São dentes com a carne da saudade e o ferro dos automóveis.
(Talvez uma música diluída na solidez do alpendre,
Velhos ossos de um poema disperso.)
Há uma ternura de despedida nas janelas,
Cor de partidas na calçada.

Que olhos viram os dias cederem à primavera?
Serena a floração de tédio e musgo no telhado.
Ficou o perfume de mornas canções.
Vozes dissolvidas no amarelo de lembranças.
Cravo murcho ainda vivo.
Cravo inverso, íntimo da melodia que silenciou.

 

MELANCÓLICO

                                                                           Ao amigo Marcos Palheta




Meu amigo é melancólico.
Os melancólicos também são pessoas interessantes, nos disse.
Cava com o olhar, na parede um mapa de filosofias.
Olha para nós como para o fundo de um poço.
Os olhos são poços com águas negras de melancolia.

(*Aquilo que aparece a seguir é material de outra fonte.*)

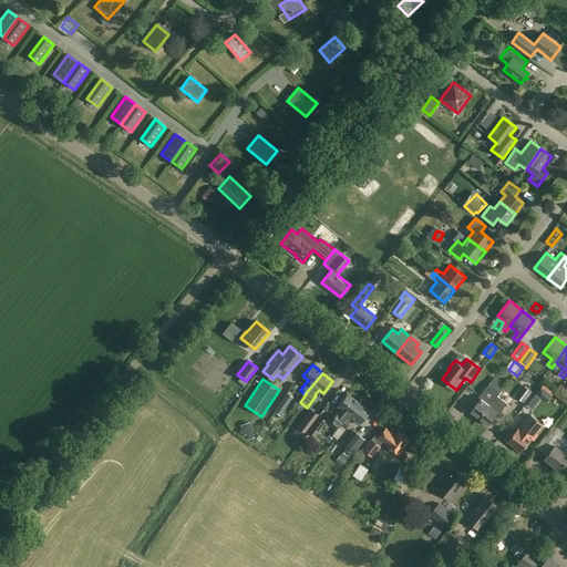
[(471,412),(480,419),(501,392),(491,383),(487,388),(480,397),(482,398),(471,412)]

Meu amigo vive um constante mergulhar.
Às vezes some numa frase.
Emerge depois como voltasse do mar,
E o mar fosse assombro.

Meu amigo retorna como quem volta ao distante.
Galga o sabor de vinhos antigos.
Quer ter um odre de poesia na adega de sua velhice.
É de temperamento plácido como a lagoa, a estrada sem viajantes,
Sol neutro na água.
Vê música no poema e sorri,
riso por vezes debulhado da angústia. 

 

COMPARAÇÃO

 

Parece um globo terrestre
Com veias azuis de mares e rios.
Parece um globo terrestre
E seus continentes marrons.
Parece um globo terrestre
Simbolizando a miséria e a riqueza.
Parece um imenso globo terrestre
A barriga do menino faminto.

 

NO SINAL

 

Camisa cinza
A listra
Branca
Imóvel
Sobre o asfalto.

O homem para
O segundo para
O pingo da chuva.

O homem olha o outro
Susto
O outro é o medonho.

A camisa cinza se move
A listra branca continua imóvel.
O outro já é um outro
Sempre medonho
Para outro homem.

 

 FEITOS

 

Atraí com o bico
do lápis
um pássaro
que sonhei.
Atirei-me ao precipício
do poema
com a pedra do sonho
amarrada ao pescoço.

 

IMPRESSÕES DA TARDE

 

Entre as fibras do peito,
espinhos da tarde.
Sereno da tua presença
na epiderme da cidade.
Depois do porto, infinita linha
(Ali dormem as horas entre farpas de esquecimento).
Úmidas as pessoas, briófitas coloridas.

As bancas de jornais guardam da chuva.
A guerra encanta colorida das revistas.
O dia é capa de chuva fechada sobre o rosto.
Saudade, fera cansada de matar.
Das janelas de um trem afiadas mãos
Cortam o ar.
Choro magro de meninos adornam portas.
E não há trens, mãos, meninos.
Tudo é fotografia descolorindo o peito.
Só há chagas quadradas dos edifícios,
Zinco da banca de revista.
O ter partido para uma guerra toda a vida.
O ter amado como se pudesse desertar.